Tahar Ben Jelloun nous conte avec tendresse les trajectoires parallèles de ces jeunes Marocains qui n'ont qu'une idée en tête : partir. Partir, traverser le détroit de Gibraltar pour rejoindre l'Espagne, qu'ils imaginent paradisiaque, et quitter une vie qui leur paraît mesquine et étriquée. Chacun à leur manière, les personnages sont attachants, même dans leurs maladresses, leur entêtement, leur lâcheté, parfois. Qu'il s'agisse de Malika, la petite rêveuse aux doigts gelés, d'Azel, le jeune diplômé sans avenir, ou de Kenza, jeune fille en quête d'amour, on se prend à rêver qu'ils vont trouver leur petit Paradis bien à eux, l'endroit où ils pourront se poser et apaiser leurs tourments.

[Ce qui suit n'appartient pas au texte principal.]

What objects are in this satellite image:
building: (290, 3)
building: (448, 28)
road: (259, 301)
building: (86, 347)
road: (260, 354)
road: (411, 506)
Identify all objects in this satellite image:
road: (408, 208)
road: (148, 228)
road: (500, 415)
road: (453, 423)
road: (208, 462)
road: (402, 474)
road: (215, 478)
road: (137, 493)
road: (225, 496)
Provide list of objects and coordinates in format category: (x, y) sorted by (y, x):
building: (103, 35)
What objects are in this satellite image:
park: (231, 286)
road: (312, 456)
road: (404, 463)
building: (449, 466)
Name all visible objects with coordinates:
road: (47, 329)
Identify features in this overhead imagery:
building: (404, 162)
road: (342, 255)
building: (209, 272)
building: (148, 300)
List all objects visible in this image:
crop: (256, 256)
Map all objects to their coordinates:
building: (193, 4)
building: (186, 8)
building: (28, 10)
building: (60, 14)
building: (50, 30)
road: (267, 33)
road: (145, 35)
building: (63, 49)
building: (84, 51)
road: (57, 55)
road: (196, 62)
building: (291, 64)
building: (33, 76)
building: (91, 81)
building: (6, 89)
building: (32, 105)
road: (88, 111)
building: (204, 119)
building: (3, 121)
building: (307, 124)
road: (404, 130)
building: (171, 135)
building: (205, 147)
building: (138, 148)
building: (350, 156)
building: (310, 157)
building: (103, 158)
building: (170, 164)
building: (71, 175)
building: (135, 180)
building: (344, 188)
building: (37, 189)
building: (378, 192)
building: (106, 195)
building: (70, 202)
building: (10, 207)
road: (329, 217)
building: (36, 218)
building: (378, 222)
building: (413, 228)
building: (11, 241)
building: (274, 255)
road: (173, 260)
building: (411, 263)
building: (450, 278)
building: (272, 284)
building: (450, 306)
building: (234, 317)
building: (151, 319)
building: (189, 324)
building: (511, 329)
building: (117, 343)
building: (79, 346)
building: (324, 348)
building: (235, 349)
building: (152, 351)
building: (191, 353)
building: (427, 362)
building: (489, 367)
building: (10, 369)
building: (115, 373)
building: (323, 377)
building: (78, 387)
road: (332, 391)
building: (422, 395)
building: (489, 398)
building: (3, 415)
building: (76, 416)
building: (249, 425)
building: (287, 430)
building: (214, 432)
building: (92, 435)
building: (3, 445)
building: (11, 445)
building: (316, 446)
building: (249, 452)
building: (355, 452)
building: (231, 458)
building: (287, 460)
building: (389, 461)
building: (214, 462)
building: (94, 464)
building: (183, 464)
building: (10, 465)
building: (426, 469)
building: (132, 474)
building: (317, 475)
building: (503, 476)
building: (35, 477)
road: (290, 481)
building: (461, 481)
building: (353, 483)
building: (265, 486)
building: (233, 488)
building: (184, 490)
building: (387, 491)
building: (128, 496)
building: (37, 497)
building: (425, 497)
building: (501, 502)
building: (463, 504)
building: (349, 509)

Mais ce que montre l'auteur ici, c'est que l'exil n'est jamais univoque, et que le “Paradis” où l'on croit atterrir peut se révéler tout aussi infernal que l'endroit que l'on a quitté. Tahar Ben Jelloun nous parle aussi de nostalgie, de regrets, et nous fait comprendre que l'on ne guérit jamais du pays de notre enfance, du pays où nos rêves se sont forgés. Qu'Azel recherche, en Espagne, ce Maroc qu'il a tellement voulu fuir, que Kenza, heureuse et intégrée, soit si souvent plongée dans de nostalgiques rêveries, cela a quelque chose de révélateur. Non, il ne s'agit pas seulement de “partir”, dans ce roman, mais aussi de revenir.
Dans une prose des plus agréables, Tahar Ben Jelloun nous mène donc sur la barque d'une histoire multiforme, entre le roman, la galerie de portrait, le conte, et le récit de rêve. Le résultat est ce livre original et prenant, qui nous captive avec les petits riens qu'il raconte, humanités simples aux désirs jamais assouvis.